ECONOMY

Fast Internet Everywhere Could Add $160 Billion to U.S. Economy

The U.S. economy stands to gain $160 billion a year in extra output from a successful national high-speed internet plan that would boost labor productivity and allow more people to work from home, according to new research.

The study, which is based on survey data, attempts to put precise numbers on one of the bigger unknowns in President Joe Biden’s infrastructure plan: how much is universal broadband really worth?

“Moving to high-quality, fully reliable home internet service for all Americans would raise earnings-weighted labor productivity by an estimated 1.1% in the coming years,” economists Jose Maria Barrero, Nicholas Bloom and Steven Davis wrote in a paper released July 27. “The implied output gains are $160 billion per year,” equivalent to about 0.7% of gross domestic product.

The study’s authors describe an “abrupt, enormous” shift to remote work as a result of the pandemic, which they expect to settle with about 20% of the U.S. labor force persistently working from home. The share could be higher for so-called knowledge workers whose jobs are mostly done on computer networks anyway.

Slow productivity growth has been a major concern about the U.S. economy in recent years. Overall labor productivity was increasing at an average pace of around 1% in the decade before the pandemic, a historically low figure.

Davis, an economist at University of Chicago’s Booth School, said the biggest beneficiaries of the broadband plan are likely to be middle-income workers. Those on lower wages are often in jobs that require on-site labor, while high earners already have fast and reliable internet.

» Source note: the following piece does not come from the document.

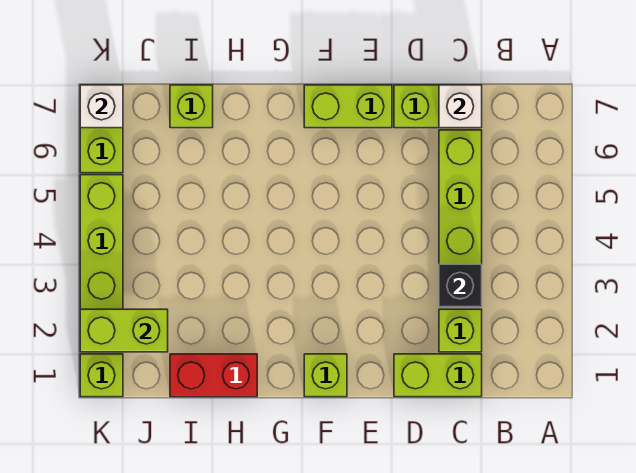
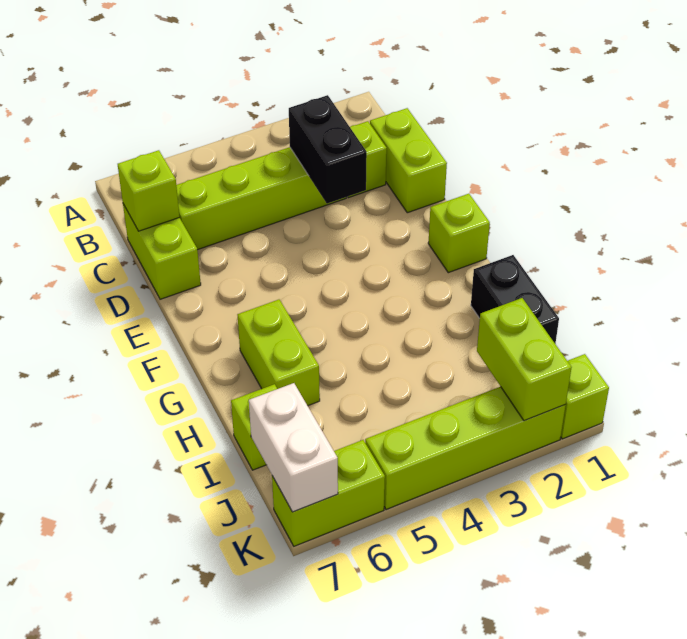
black brick C3 level 2 -> black brick C3:D3 level 2
white brick C7 level 2 -> lime brick C7 level 2
lime brick E7:F7 level 1 -> lime brick G6:H6 level 1
red brick H1:I1 level 1 -> black brick H1:I1 level 1
white brick K7 level 2 -> white brick J7:K7 level 2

The research finds “few effects at the top end and fewer effects at the bottom end,” Davis said in an interview. “Evening out the earnings distribution in the short run is not one of our arguments.”

Biden’s plan aims to spread high-speed internet into corners of the country that don’t have a reliable service now. Senate negotiators are currently discussing a $65 billion investment in broadband investment, including the extension of monthly subsidies for low-income Americans, as part of a broader infrastructure bill.

More than 80% of respondents in the survey conducted by Davis and his colleagues said they had reliable internet quality, while around 16% reported moderate-to-poor or no connectivity. One of the big differences with high-speed broadband is the ability to move beyond text and messaging to video conferencing.

“Our data also suggest that better home internet access increases the propensity to work from home,” the economists wrote. “Universal access would, according to our estimate, raise the extent of WFH in the post-pandemic economy by about 0.7 of a percentage point,” they wrote, referring to work-from-home.